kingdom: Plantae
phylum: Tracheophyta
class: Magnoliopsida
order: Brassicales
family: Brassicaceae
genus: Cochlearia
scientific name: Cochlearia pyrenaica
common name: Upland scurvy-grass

--

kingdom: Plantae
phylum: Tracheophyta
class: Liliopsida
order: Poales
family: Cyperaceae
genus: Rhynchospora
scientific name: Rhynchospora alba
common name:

--

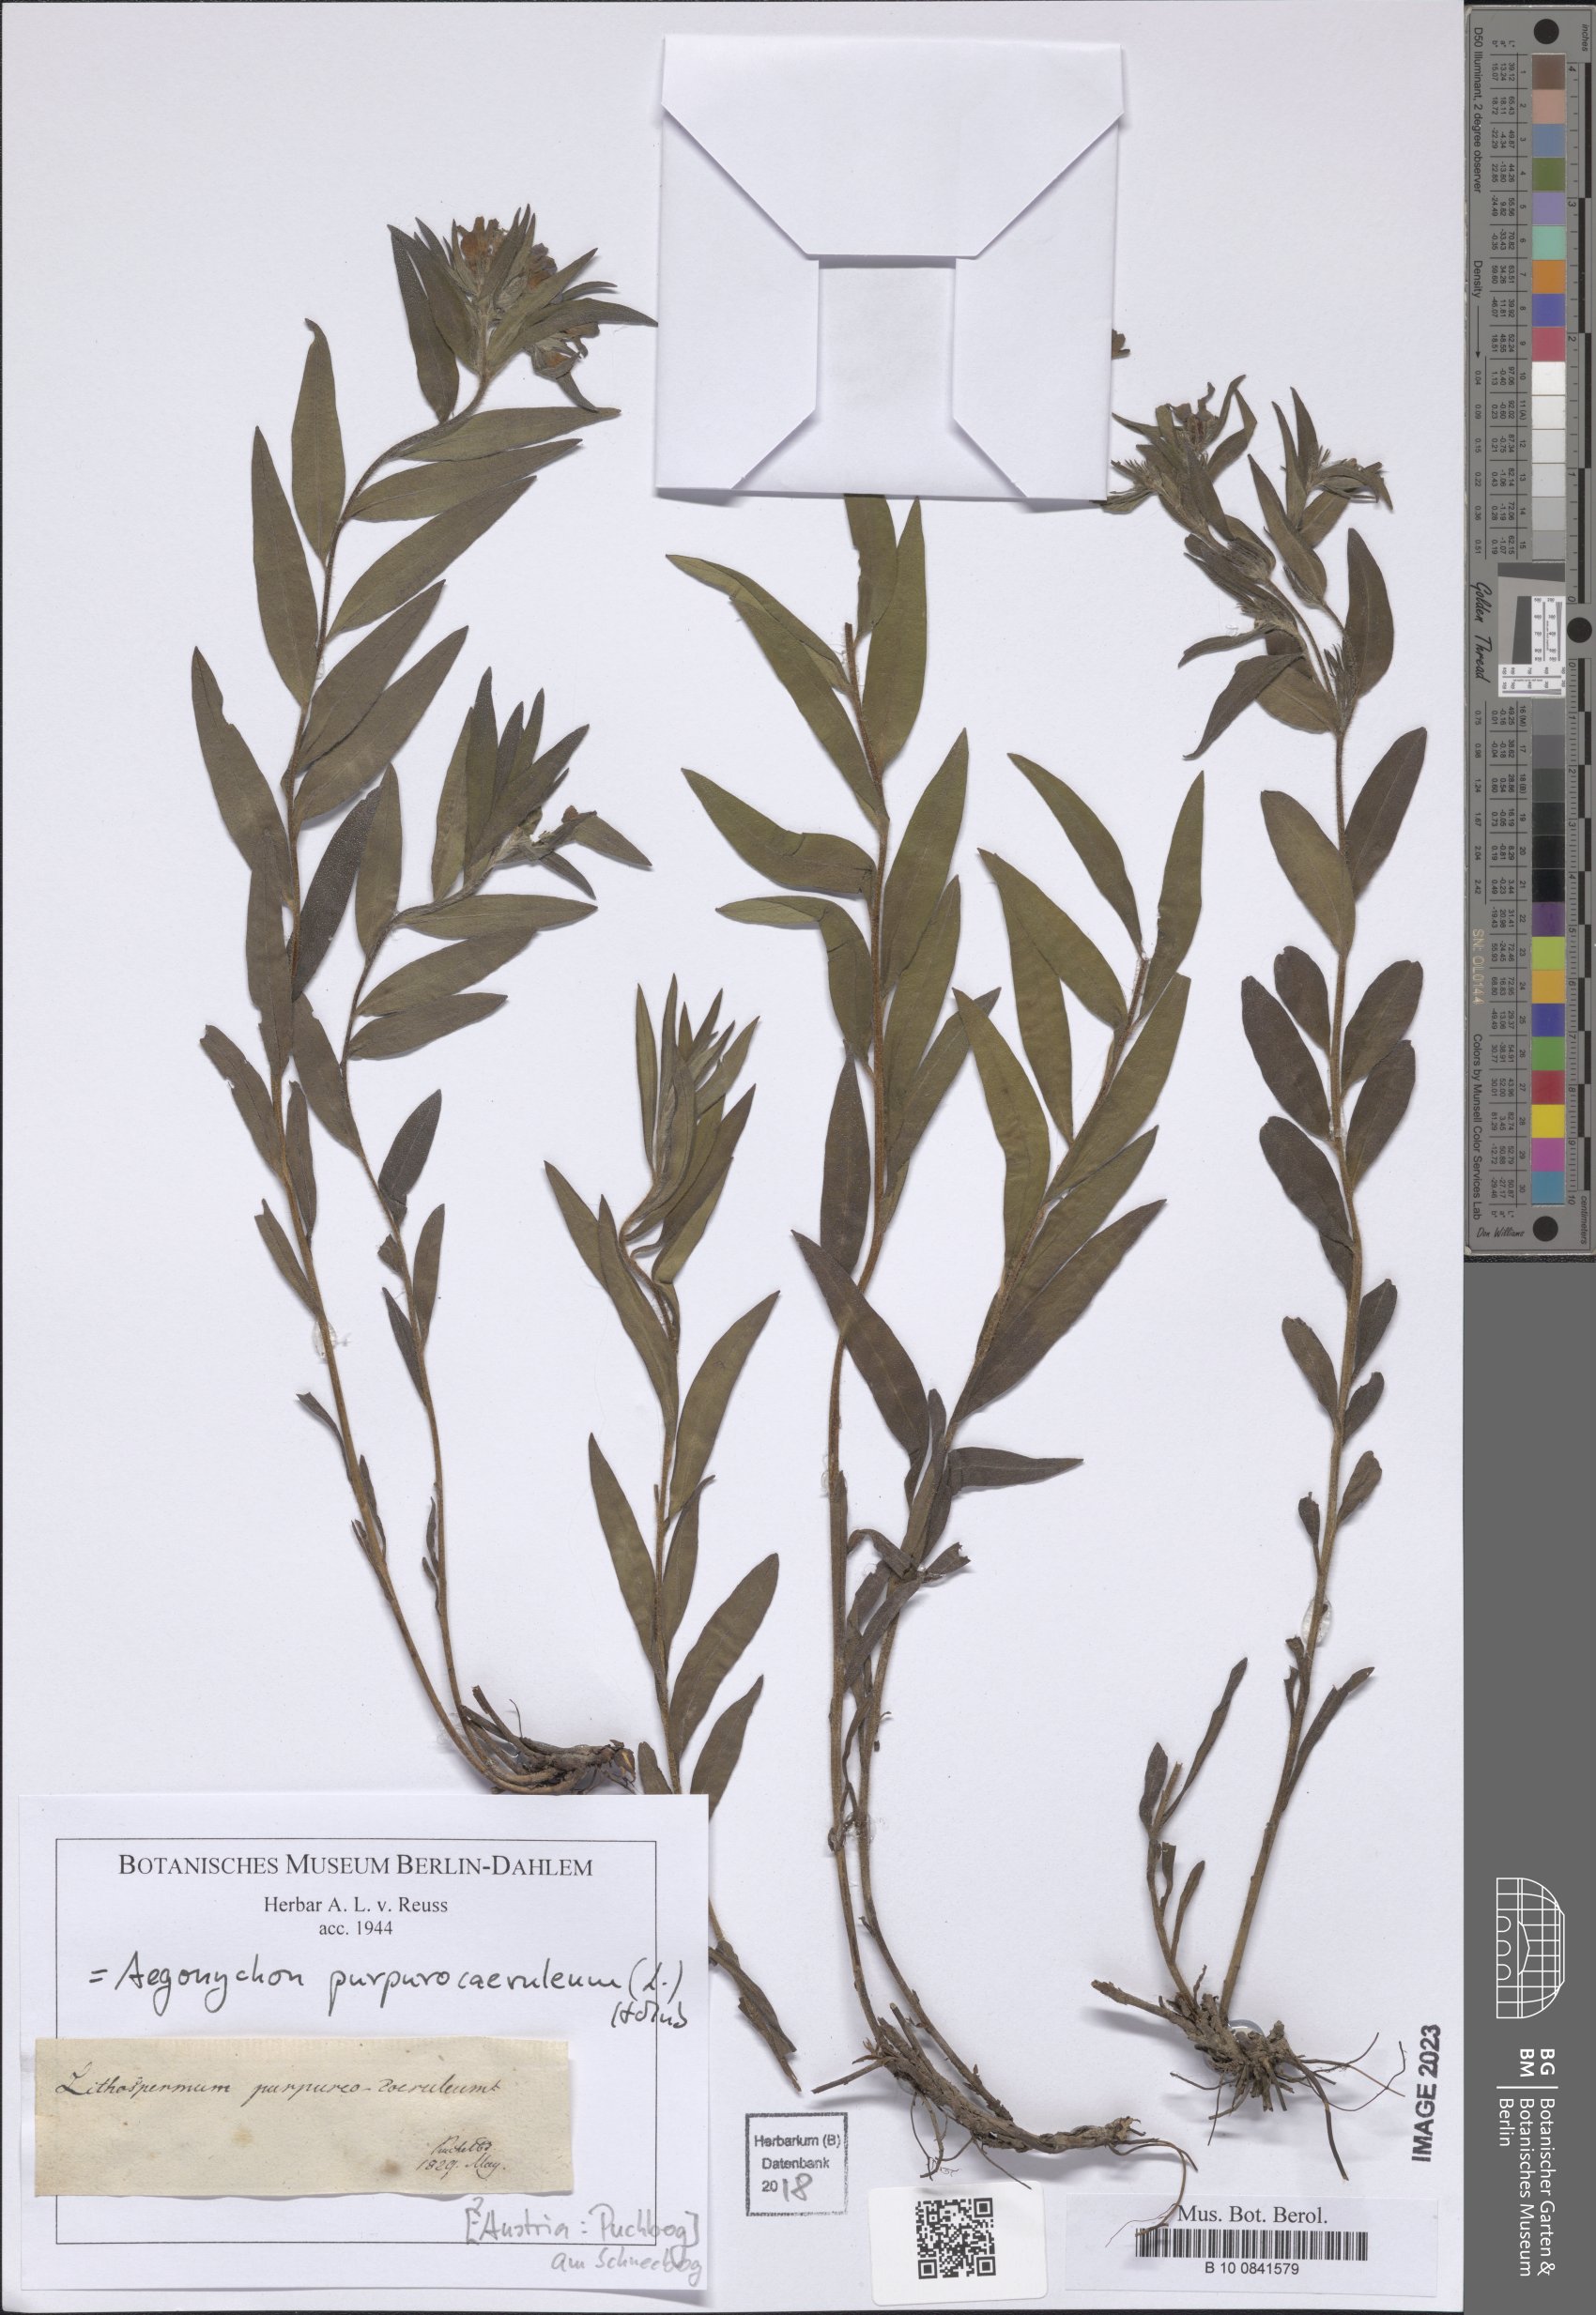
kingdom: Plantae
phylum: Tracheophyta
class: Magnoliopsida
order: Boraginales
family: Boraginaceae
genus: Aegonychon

■ **SET EXERCISE**
How many lines in the rows above contain the word "name"? Reply with the number alone.

■ **SOLUTION**
4